• _Text shown_:

For one I think you are having too many shakes and not enough food.

I mean the macros look cool but I just dont like the idea of alot of processed foods.

Only shake I have is PWO.

Keep up the good work.


----------



## MXMAD (Oct 11, 2007)

Good work there mate.

As said before try cut the BF down a little.

Keep up the good work.


----------



## Bulk1 (Apr 12, 2007)

Stay motivated... dont go off the rails with the diet!  I am no expert.... but I know if I went on holiday and beer'd it up for a few weeks and ate as many trans fats as I could get hold of.... I'd have wasted a good few months of hard work.. I'd feel like I had been robbed! lol.. stay on track.. if u'r weak with the diet... you'll be weak in the gym.


----------



## Bulk1 (Apr 12, 2007)

Keep up the good work by the way ...


----------



## gaz 1982 (Jul 29, 2007)

thanks people,diets going well.

ill get some more pics up in about another 3 months time.

gaz


----------



## Five-O (May 21, 2006)

gaz 1982 said:


> thanks people,diets going well.
> 
> ill get some more pics up in about another 3 months time.
> 
> gaz


Well I for one think you will improve a lot with what you put down dietwise, Hacks is right though, when you can try and make your diet as much wholefood as you can, when Im working I do find it hard to do but try your best because thats when you see real results.

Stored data
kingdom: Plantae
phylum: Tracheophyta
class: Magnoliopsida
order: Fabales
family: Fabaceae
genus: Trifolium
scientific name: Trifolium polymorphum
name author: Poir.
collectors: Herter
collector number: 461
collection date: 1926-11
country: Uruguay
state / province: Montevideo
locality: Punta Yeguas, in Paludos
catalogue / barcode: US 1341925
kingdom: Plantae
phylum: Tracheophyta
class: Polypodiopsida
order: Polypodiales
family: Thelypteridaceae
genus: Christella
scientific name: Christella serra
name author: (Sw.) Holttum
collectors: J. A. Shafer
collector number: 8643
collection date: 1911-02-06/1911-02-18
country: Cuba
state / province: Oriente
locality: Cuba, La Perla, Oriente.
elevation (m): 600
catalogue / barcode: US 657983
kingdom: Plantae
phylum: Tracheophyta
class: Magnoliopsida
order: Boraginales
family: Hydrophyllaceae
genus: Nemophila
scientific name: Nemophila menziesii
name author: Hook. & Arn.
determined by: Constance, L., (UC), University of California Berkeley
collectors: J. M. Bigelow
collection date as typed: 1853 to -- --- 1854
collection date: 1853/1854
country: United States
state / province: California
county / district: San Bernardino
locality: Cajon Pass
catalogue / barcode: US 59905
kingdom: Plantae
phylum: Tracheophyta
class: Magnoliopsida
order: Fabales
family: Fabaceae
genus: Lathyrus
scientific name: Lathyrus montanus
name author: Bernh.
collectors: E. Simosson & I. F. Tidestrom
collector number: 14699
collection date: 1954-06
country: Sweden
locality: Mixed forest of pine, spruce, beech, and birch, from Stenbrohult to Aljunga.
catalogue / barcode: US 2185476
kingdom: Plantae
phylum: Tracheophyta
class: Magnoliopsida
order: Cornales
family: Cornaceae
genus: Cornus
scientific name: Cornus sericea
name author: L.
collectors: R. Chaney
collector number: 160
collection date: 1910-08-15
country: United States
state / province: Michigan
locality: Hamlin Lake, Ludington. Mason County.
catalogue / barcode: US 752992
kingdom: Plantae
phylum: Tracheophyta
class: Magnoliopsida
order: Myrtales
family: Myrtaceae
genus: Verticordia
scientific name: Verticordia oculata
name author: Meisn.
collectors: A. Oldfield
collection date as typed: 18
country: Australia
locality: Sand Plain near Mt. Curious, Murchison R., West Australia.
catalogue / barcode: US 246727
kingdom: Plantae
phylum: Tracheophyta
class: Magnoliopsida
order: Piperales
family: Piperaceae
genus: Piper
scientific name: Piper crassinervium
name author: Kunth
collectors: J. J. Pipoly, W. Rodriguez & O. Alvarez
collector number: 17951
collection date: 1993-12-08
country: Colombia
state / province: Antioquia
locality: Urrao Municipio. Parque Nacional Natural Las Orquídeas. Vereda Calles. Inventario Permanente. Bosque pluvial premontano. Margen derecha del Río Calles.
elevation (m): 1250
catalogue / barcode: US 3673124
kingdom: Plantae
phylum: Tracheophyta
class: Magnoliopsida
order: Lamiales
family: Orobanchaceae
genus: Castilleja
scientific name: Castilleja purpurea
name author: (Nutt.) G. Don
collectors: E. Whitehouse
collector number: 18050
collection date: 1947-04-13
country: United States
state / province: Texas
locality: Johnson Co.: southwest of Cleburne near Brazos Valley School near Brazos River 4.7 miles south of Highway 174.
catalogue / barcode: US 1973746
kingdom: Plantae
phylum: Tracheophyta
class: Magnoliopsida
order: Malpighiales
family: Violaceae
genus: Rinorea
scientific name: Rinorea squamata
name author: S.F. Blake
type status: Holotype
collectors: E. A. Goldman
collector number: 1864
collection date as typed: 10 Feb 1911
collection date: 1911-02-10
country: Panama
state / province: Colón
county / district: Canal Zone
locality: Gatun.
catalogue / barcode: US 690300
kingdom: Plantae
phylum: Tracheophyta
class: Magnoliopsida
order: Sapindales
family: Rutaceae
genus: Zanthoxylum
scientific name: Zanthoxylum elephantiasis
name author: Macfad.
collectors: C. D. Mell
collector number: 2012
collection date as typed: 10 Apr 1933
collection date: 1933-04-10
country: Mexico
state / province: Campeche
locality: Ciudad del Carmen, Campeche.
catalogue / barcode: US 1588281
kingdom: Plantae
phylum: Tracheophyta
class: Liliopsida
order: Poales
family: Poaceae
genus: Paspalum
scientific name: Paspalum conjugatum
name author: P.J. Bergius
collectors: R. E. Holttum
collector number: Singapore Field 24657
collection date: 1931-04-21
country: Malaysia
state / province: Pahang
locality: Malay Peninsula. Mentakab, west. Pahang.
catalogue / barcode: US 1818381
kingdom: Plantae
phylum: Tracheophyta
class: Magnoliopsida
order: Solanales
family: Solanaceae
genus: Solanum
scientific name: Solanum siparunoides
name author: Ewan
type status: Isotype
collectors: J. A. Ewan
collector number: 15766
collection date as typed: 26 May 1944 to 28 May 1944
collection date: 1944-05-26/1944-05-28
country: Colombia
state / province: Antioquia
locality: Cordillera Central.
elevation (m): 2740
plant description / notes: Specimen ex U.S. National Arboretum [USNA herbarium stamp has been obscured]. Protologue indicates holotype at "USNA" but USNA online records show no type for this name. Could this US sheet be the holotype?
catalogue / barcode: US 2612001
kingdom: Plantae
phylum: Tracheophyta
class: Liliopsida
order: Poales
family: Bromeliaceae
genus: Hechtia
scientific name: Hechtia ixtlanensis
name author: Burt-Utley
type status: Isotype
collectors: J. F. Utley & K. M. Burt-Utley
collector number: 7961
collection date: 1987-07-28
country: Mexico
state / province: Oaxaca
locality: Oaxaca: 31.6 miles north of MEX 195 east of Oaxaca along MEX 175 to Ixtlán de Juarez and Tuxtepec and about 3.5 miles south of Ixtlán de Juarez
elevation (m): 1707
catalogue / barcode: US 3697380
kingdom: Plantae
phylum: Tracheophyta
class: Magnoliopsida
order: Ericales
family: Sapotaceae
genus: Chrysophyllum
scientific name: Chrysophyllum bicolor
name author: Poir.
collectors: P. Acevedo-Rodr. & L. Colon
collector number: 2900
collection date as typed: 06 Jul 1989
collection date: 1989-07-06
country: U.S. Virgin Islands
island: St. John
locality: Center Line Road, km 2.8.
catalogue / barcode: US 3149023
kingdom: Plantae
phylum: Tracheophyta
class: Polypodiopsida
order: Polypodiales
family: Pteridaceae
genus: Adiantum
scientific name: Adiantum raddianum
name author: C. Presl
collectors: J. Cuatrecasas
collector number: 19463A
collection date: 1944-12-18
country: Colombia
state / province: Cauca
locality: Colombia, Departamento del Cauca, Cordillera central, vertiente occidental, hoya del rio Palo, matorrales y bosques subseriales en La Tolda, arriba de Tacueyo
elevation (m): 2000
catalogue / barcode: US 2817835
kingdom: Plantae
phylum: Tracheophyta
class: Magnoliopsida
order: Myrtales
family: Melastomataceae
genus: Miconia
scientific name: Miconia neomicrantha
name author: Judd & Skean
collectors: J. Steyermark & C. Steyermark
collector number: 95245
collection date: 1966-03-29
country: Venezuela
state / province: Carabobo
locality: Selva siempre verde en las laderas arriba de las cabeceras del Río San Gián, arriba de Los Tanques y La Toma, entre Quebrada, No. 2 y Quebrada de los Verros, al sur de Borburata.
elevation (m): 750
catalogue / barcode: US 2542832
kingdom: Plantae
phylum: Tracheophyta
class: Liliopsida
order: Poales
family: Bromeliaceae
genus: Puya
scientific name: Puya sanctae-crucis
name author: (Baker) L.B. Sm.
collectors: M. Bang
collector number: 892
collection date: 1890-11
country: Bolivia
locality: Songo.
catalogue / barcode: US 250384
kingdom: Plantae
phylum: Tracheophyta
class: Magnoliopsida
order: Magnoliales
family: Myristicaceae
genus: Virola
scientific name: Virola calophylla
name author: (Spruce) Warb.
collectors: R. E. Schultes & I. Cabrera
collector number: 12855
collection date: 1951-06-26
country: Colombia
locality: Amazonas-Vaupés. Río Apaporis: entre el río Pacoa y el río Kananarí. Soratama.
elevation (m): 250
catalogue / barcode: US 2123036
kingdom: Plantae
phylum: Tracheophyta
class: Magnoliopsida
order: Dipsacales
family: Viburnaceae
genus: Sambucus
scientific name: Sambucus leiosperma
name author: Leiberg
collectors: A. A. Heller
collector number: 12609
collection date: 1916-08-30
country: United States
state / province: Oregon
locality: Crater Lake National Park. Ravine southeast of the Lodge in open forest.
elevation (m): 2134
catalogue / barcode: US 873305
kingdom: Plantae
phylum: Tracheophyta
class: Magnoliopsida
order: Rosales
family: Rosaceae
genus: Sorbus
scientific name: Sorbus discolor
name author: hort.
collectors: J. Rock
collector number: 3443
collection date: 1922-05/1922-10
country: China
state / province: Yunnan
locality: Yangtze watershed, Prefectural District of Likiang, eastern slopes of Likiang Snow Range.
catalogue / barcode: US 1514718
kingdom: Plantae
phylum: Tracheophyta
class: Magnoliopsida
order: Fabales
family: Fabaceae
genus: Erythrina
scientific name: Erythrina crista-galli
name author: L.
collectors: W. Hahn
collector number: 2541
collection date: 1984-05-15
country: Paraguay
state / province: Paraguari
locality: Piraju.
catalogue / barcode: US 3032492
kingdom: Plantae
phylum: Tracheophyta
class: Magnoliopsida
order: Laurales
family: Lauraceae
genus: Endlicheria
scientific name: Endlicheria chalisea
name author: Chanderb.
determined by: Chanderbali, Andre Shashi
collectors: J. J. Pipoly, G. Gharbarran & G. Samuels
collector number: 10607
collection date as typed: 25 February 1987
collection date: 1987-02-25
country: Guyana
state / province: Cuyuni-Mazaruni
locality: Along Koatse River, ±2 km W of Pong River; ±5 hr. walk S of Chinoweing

• _Exercises to complete_:
a – From the forum thread on diet and training, output word for word the part that opens with the words containing "I mean the macros" and closes with "(Oct 11, 2007)".
b – Write the next part of the forum thread on diet and training, picking up after its final post.

• _Results of the tasks_:
a –
I mean the macros look cool but I just dont like the idea of alot of processed foods.

Only shake I have is PWO.

Keep up the good work.


----------



## MXMAD (Oct 11, 2007)

b –
----------



## gaz 1982 (Jul 29, 2007)

yeah i agree with hackski too but i start feeling sick when i eat all the time.

should i cut size of meals down maybe?


----------



## Captain Hero (Jun 13, 2004)

Hey Gaz, definate improvements over the course of those 3 months, keep at it.

You look a bit like Brock Lesner too


----------



## Tall (Aug 14, 2007)

gaz 1982 said:


> yeah i agree with hackski too but i start feeling sick when i eat all the time.
> 
> should i cut size of meals down maybe?


Little and often is the key for me.

I have a shake in the car on the way to work. (7/8am)

Arrive at work, give myself 30mins to 1hr and then have a meal (9.30)

Have a meal just before lunch time (11.30/12)

Have a meal just after lunch time (2)

(Note: I don't have *a* lunch meal, I have one before and one after.)

A meal about 4pm

Tea at 6pm

A meal about 8.30 ish.

Shake before bed (10.30)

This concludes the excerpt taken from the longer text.